For the troponin I assay, supernatants (50 μl per well) were collected from each well of the 96-well plates in culture and were immediately frozen at −80 °C. On the day of the assay, the supernatant samples were thawed at room temperature and were used to perform the troponin I AlphaLISA assay (PerkinElmer, cat. no. CUSM86458000EASBR1) according to the manufacturer’s instructions. The standard curve of the assay was generated using a nonlinear regression 4-PL sigmoidal curve fit and the LLOD (lower level of detection) was calculated at 1.8 pg ml−1 cTnI. Positive control and test samples with a notable cardiotoxic effect (exceeding the 1,000 pg ml−1 threshold value) were found within the dynamic range of the assay.

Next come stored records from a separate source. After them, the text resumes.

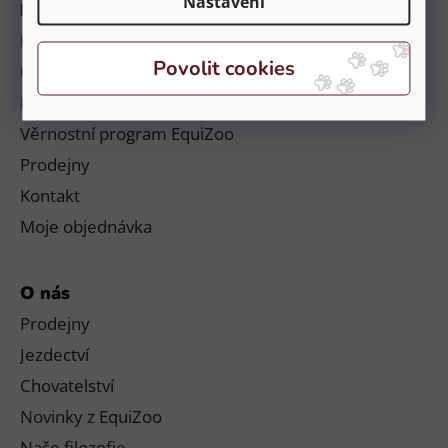
Nastavení
Informace
Platby a doručení
Obchodní podmínky a reklamační řád
Podmínky ochrany osobních údajů
Věrnostní program EquiZoo
Prodejny
Kontakt
Moje objednávka
O nás
Prodejny
Jezdectví
Chovatelství
Novinky z EquiZoo
Naše filozofie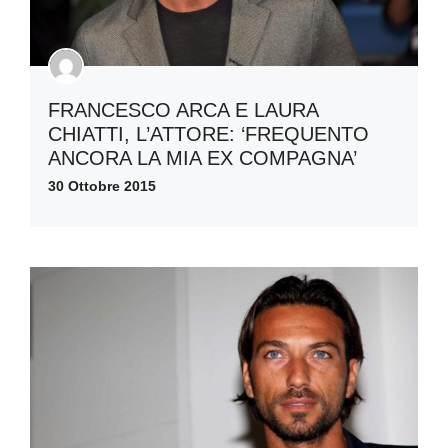
FRANCESCO ARCA E LAURA
CHIATTI, L’ATTORE: ‘FREQUENTO
ANCORA LA MIA EX COMPAGNA’
30 Ottobre 2015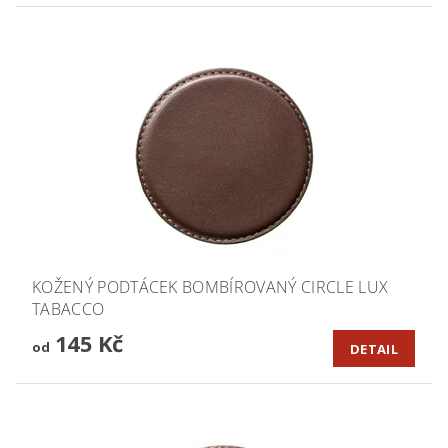
KOŽENÝ PODTÁCEK BOMBÍROVANÝ CIRCLE LUX
TABACCO
145 Kč
od
DETAIL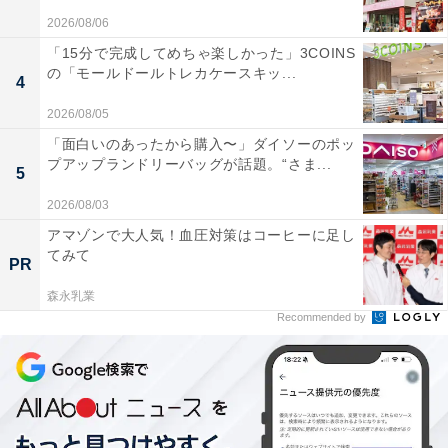
2026/08/06
「15分で完成してめちゃ楽しかった」3COINS
の「モールドールトレカケースキッ...
4
2026/08/05
「面白いのあったから購入〜」ダイソーのポッ
プアップランドリーバッグが話題。“さま...
5
2026/08/03
アマゾンで大人気！血圧対策はコーヒーに足し
てみて
PR
森永乳業
Recommended by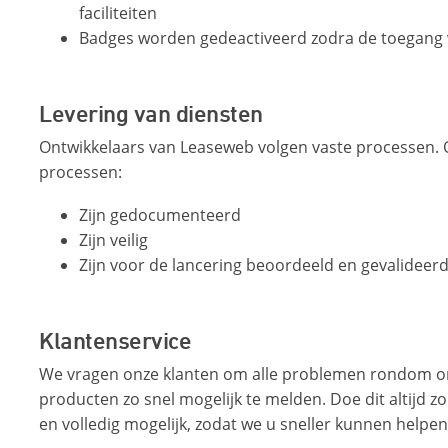
faciliteiten
Badges worden gedeactiveerd zodra de toegang 
Levering van diensten
Ontwikkelaars van Leaseweb volgen vaste processen.
processen:
Zijn gedocumenteerd
Zijn veilig
Zijn voor de lancering beoordeeld en gevalideer
Klantenservice
We vragen onze klanten om alle problemen rondom o
producten zo snel mogelijk te melden. Doe dit altijd zo
en volledig mogelijk, zodat we u sneller kunnen helpen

In vivo efficacy and assays

BRD-810 efficacy was tested in xenograft models of multiple myeloma (MOLP-8 and AMO-1), DLBCL (SUD-HL-10), liver cancer (SNU398), lung cancer (A-427) and AML (THP-1). Human tumor cells (5–10 × 106 suspended in Matrigel) of the respective cancer type were injected subcutaneously into 6–8-week-old immunocompromised mice (female CB17/SCID mice (C.B-Igh-1b/IcrTac-Prkdcscid), Taconic). Once the primary tumor growth was established (>30 mm2) animals were randomized and assigned to study groups. Animals received intravenous treatment with BRD-810 at the indicated doses and schedules or vehicle control. The treatment response to BRD-810 versus control groups was assessed by a determination of tumor area using a caliper. Animals were killed once they were close to reaching the maximum bearable tumor size of 250 mm2. The tumor size was not exceeded. The principles of such xenograft studies were previously summarized67.

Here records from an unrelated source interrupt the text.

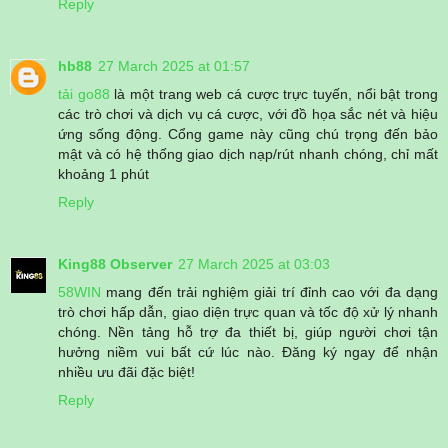
Reply
hb88
27 March 2025 at 01:57
tải go88
là một trang web cá cược trực tuyến, nổi bật trong
các trò chơi và dịch vụ cá cược, với đồ họa sắc nét và hiệu
ứng sống động. Cổng game này cũng chú trọng đến bảo
mật và có hệ thống giao dịch nạp/rút nhanh chóng, chỉ mất
khoảng 1 phút
Reply
King88 Observer
27 March 2025 at 03:03
58WIN
mang đến trải nghiệm giải trí đỉnh cao với đa dạng
trò chơi hấp dẫn, giao diện trực quan và tốc độ xử lý nhanh
chóng. Nền tảng hỗ trợ đa thiết bị, giúp người chơi tận
hưởng niềm vui bất cứ lúc nào. Đăng ký ngay để nhận
nhiều ưu đãi đặc biệt!
Reply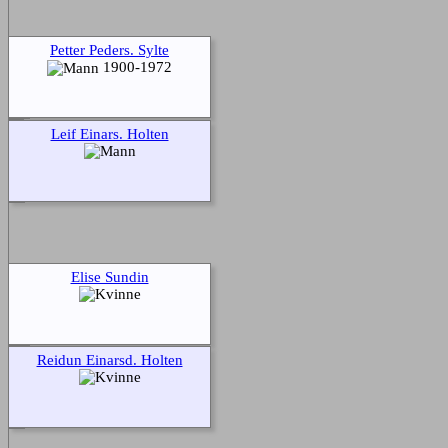
Petter Peders. Sylte
1900-1972
Leif Einars. Holten
Elise Sundin
Reidun Einarsd. Holten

For in vivo caspase 3 measurements in the MOLP-8 model, tumors were sampled from mice at different time points following a single intravenous dose of BRD-810 and protein was extracted. Western blot analysis was performed using human-specific antibodies for total caspase 3 (Cell Signaling Technology, clone 3G2, cat. no. 9668; 1:1,000) and cleaved caspase 3 (Abcam, clone E83-77, cat. no. ab32042; 1:1,000). Western blot bands were quantified using densitometric analysis.

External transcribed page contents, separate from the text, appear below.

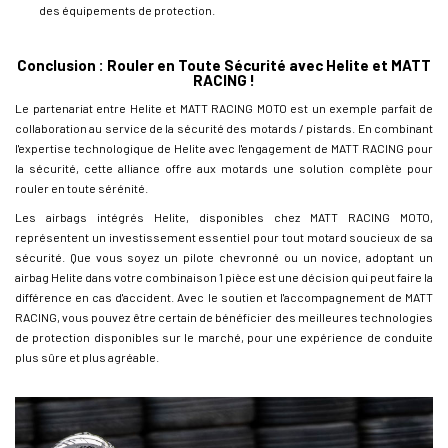
des équipements de protection.
Conclusion : Rouler en Toute Sécurité avec Helite et MATT
RACING !
Le partenariat entre Helite et MATT RACING MOTO est un exemple parfait de
collaboration au service de la sécurité des motards / pistards. En combinant
l'expertise technologique de Helite avec l'engagement de MATT RACING pour
la sécurité, cette alliance offre aux motards une solution complète pour
rouler en toute sérénité.
Les airbags intégrés Helite, disponibles chez MATT RACING MOTO,
représentent un investissement essentiel pour tout motard soucieux de sa
sécurité. Que vous soyez un pilote chevronné ou un novice, adoptant un
airbag Helite dans votre combinaison 1 pièce est une décision qui peut faire la
différence en cas d'accident. Avec le soutien et l'accompagnement de MATT
RACING, vous pouvez être certain de bénéficier des meilleures technologies
de protection disponibles sur le marché, pour une expérience de conduite
plus sûre et plus agréable.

Statistics and reproducibility

No statistical methods were used to predetermine sample sizes but our sample sizes are similar to those reported in previous publications41,55. Sample sizes for dog studies were chosen according to the FDA International Council for Harmonization of Technical Requirements for Pharmaceuticals for Human Use S9 guideline. In vitro experiments were performed with at least three biological replicates and repeated in independent experiments. All attempts at replication were successful. For in vivo studies, mice were randomized according to the ‘tumor size matched distribution’ method before the start of treatment to ensure that each group started with an approximately equal mean tumor size. Male and female beagle dogs were randomized separately to achieve similar group mean body weights while ensuring that litter mates were homogeneously distributed across all groups where possible. The person performing histopathology analyses was blinded to the study. The persons performing the in vivo mice studies were blinded to the expected outcome and mode of action of the compounds tested. For all other studies, data collection and analysis were not performed blind to the conditions of the experiments. No data were excluded from the analyses. Statistics were performed on values from independent experiments. All statistical calculations were performed with GraphPad Prism 10. Data distribution was assumed to be normal but this was not formally tested. Error bars represent the s.d. Box plots are shown with the median and quartiles as described in the figure legends.

Reporting summary

Further information on research design is available in the Nature Portfolio Reporting Summary linked to this article.